In 2006, Whipper and retired financial executive Paul Hines actively backed 4 people (Toya Green, Ruth Jordan, Gregg Meyers and Susan Simons) in a Charleston County school board race. Whipper was co-chair of the Blue Ribbon Education Committee, a group that opposed the incumbents from getting reelected. To Whipper, the incumbent school board members (Lurline Fishburne, Ray Toler, Robin Beard, and Arthur Ravenel) threatened the future of Charleston education because they were far more concerned with politics than children's education.
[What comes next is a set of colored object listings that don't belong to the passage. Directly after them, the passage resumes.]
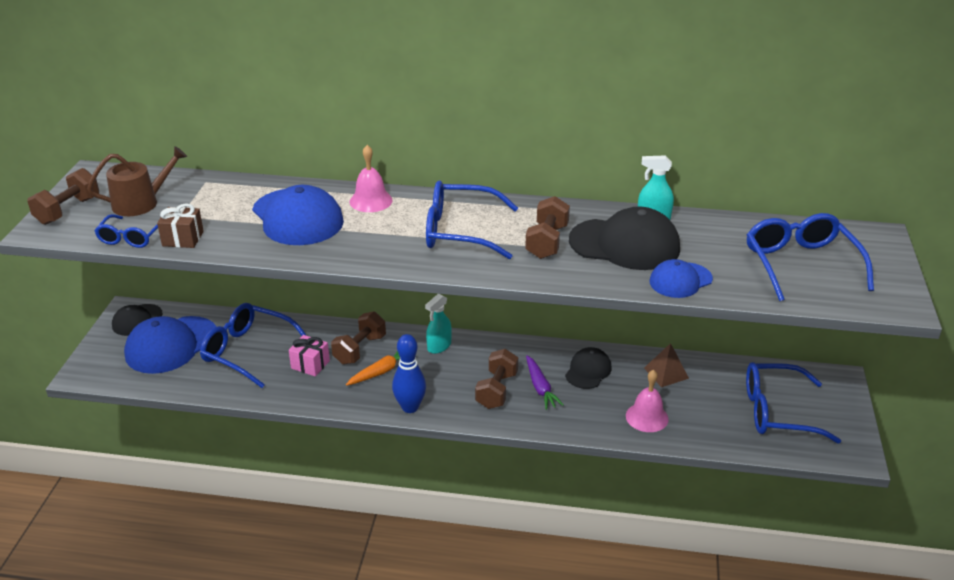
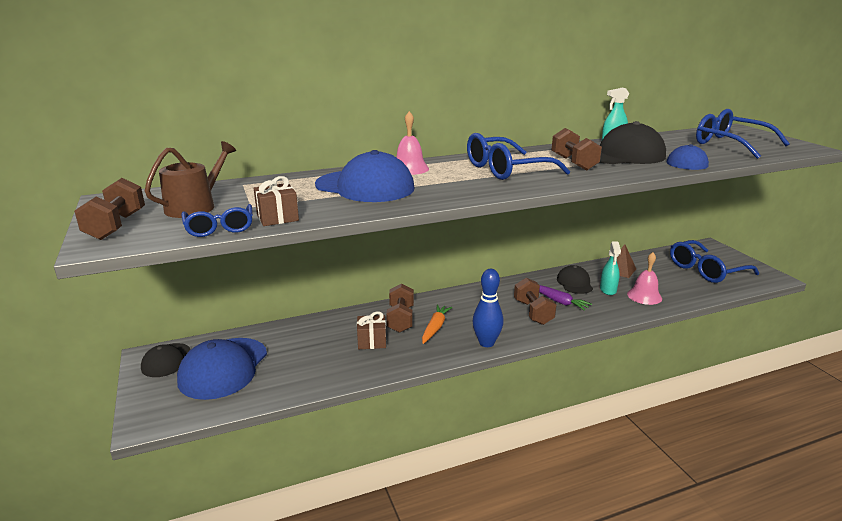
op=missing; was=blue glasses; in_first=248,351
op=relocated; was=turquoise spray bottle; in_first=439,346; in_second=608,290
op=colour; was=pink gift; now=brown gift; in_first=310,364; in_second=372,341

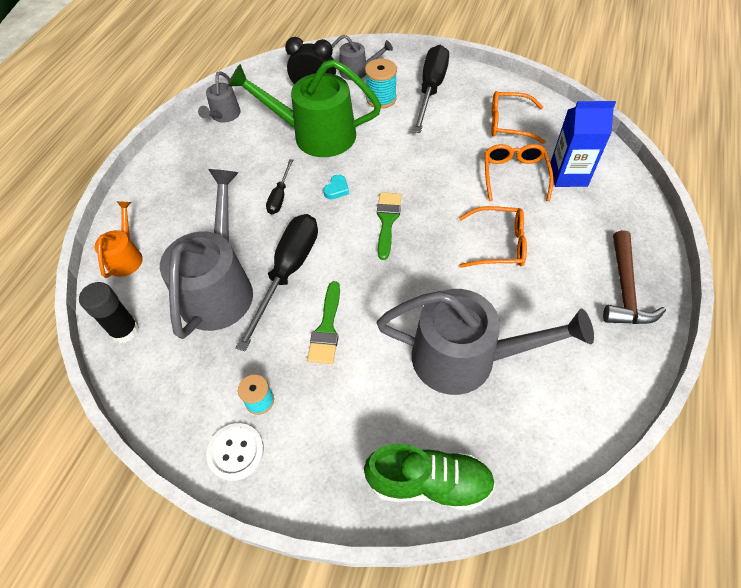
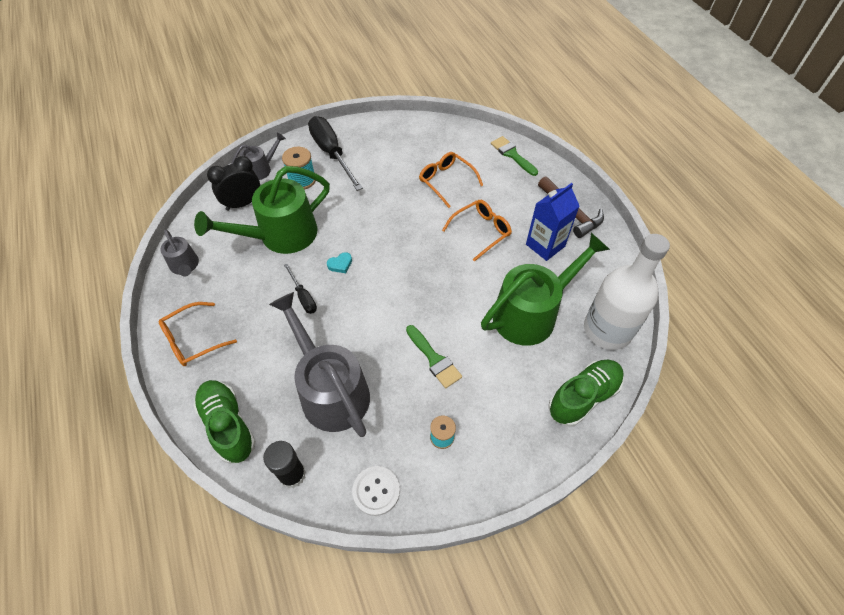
op=missing; was=black screwdriver; in_first=288,272
op=appeared; now=white bottle; in_second=607,330
op=relocated; was=white button; in_first=236,452; in_second=376,491
op=relocated; was=green brush; in_first=387,221; in_second=512,155
op=relocated; was=orange glasses; in_first=509,123; in_second=193,340
op=relocated; was=blue carton; in_first=568,175; in_second=545,245
op=exchanged; was=orange watering can; now=green shoe; in_first=126,256; in_second=228,425
op=colour; was=grey watering can; now=green watering can; in_first=466,358; in_second=532,313
op=spun; was=turquoise heart; in_first=337,189; in_second=340,264; clockwise=75

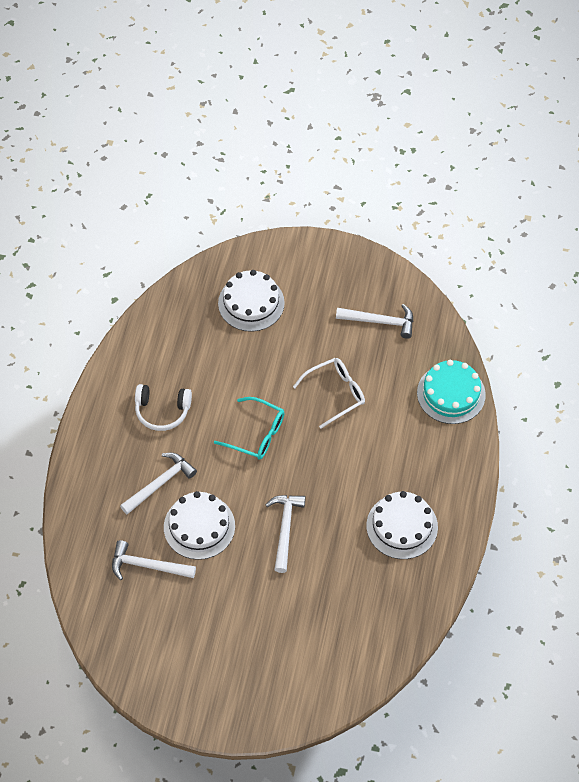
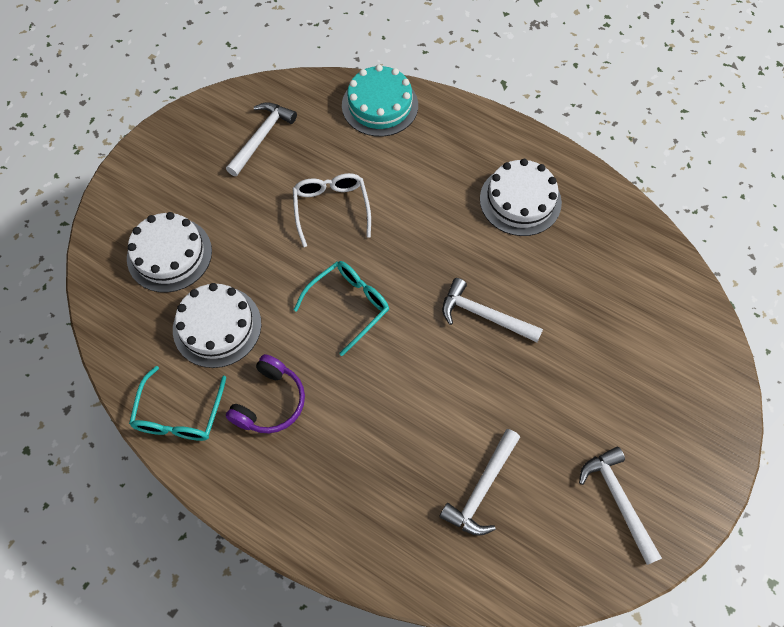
op=appeared; now=turquoise glasses; in_second=179,414
op=relocated; was=white hammer; in_first=160,483; in_second=618,500
op=relocated; was=white cake; in_first=199,526; in_second=217,326
op=colour; was=white headphones; now=purple headphones; in_first=162,411; in_second=270,402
In addition, Whipper was also a supporter of the Circle of Influence Leadership Summit that occurred in December 2007. This summit, which was sponsored by AARP South Carolina, was an opportunity for black women to come together and find a way to solve social problems that persist in their communities. Whipper hoped that this summit would address the decrease in black women officeholders and put more black women in office. This, to Whipper, was important because of the unique perspective black women bring to politics.

== Death ==
Lucille Whipper died on Friday, August 27, 2021. Her son, Seth Whipper, said there was no underlying cause for her death. Her funeral was held on Friday, September 3, 2021, at Grace Funeral Services, located at 1947 Highway 52, Moncks Corner, SC 29461. At the time of her death, Whipper had 19 grandchildren, 23 great-grandchildren, and 26 great-great-grandchildren.